Les investisseurs s’emparent sans ménagement du sport de compétition quitte à en extraire la substance et à en piétiner allègrement l’histoire. Ces businessmen ont reniflé la bonne affaire et peu importe l’odeur lorsque les opérations s’annoncent juteuses. La Formule 1 pourrait apparaître comme la quintessence de ce phénomène…
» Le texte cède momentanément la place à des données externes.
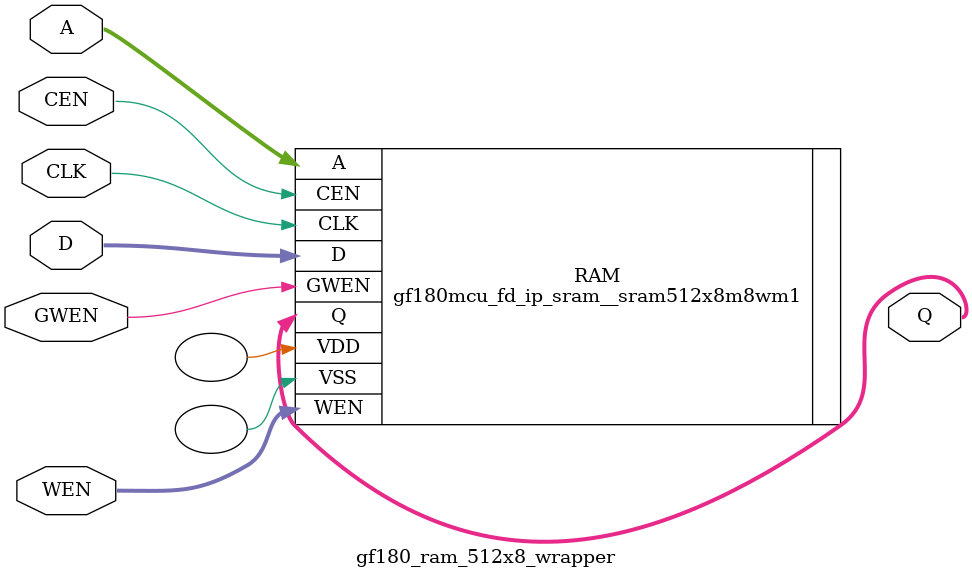
<source format=v>

module gf180_ram_512x8_wrapper (
	CLK,
	CEN,
	GWEN,
	WEN,
	A,
	D,
	Q
);

input           CLK;
input           CEN;    //Chip Enable
input           GWEN;   //Global Write Enable
input   [7:0]  	WEN;    //Write Enable
input   [8:0]   A;
input   [7:0]  	D;
output	[7:0]	Q;

gf180mcu_fd_ip_sram__sram512x8m8wm1 RAM (
    .CLK(CLK), 
    .CEN(CEN), 
    .GWEN(GWEN), 
    .WEN(WEN), 
    .A(A), 
    .D(D), 
    .Q(Q), 
    .VDD(), 
    .VSS());

endmodule
</source>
Standardisée, déshumanisée, ayant perdu depuis longtemps tout ce qui en faisait le charme dans un autre siècle, la discipline a longtemps dérivé avant d’être vendue – comme un immeuble ou une start up- à la société Liberty Média, appartenant majoritairement au milliardaire américain John C. Malone. Le nabab s’est alors attaché à en faire un produit de consommation juteux en même temps qu’un « univers » bankable et bien dans l’air du temps. Avec des héros- qui n’en sont plus, lissés, contrôlés jusque dans leurs attitudes et leurs déclarations sur les réseaux sociaux.
Les lois du marché
On a appris récemment que Liberty Média étendait son OPA sportive sur le Moto GP, dont les droits étaient jusque-là détenus par les espagnols de La Dorna. Pour 4 milliards d’euros, la société s’offre une nouvelle vitrine attractive. « Le Moto GP est une ligue mondiale avec une base de fans fidèles et enthousiastes, une course captivante et un profil financier très générateur de liquidités » a réagi le CEO (Chief Executive Officer) de Liberty Média, Greg Maffei. Autant dire que les puristes de la moto ont de quoi s’inquiéter. Toujours plus de visibilité et de chiffre d’affaire, plus de spectacle et moins de sport, moins de tradition. La formule a déjà fait ses preuves…
Tous azimuts
Partout, les valeurs et l’éthique sont bousculées, malmenées, partout les spéculateurs sont à l’œuvre. Le football exalte l’avidité, les plus grands clubs appartiennent à des milliardaires voire à des états peu recommandables. Et ils en veulent davantage, envisageant de créer une « super ligue de football » fermée au détriment de l’actuelle Ligue des Champions. Le golf vient en quelque sorte d’exploser en vol avec la création du LIV Tour, financé par l’Arabie Saoudite. Le circuit impétrant a récupéré une grande partie des meilleurs joueurs mondiaux qui se produisent désormais dans des épreuves ressemblant davantage à des show qu’à de véritables compétitions. Quant au cyclisme, il pourrait être à son tour gangréné en raison du projet ourdi par cinq des plus puissantes formations- dans le sillage de Richard Plugge le patron de Visma Lease a Bike. Son idée ? Générer un nouveau modèle économique au travers de la création d’une ligue réservée aux plus riches et d’un réaménagement brutal du calendrier.
Face à cette dérive, en forme de pillage, le pouvoir sportif se révèle généralement atone, exsangue, dépassé, dépouillé de ses prérogatives lorsqu’il n’est pas complice et lui-même à la manœuvre. L’appétit, il est vrai, vient en mangeant.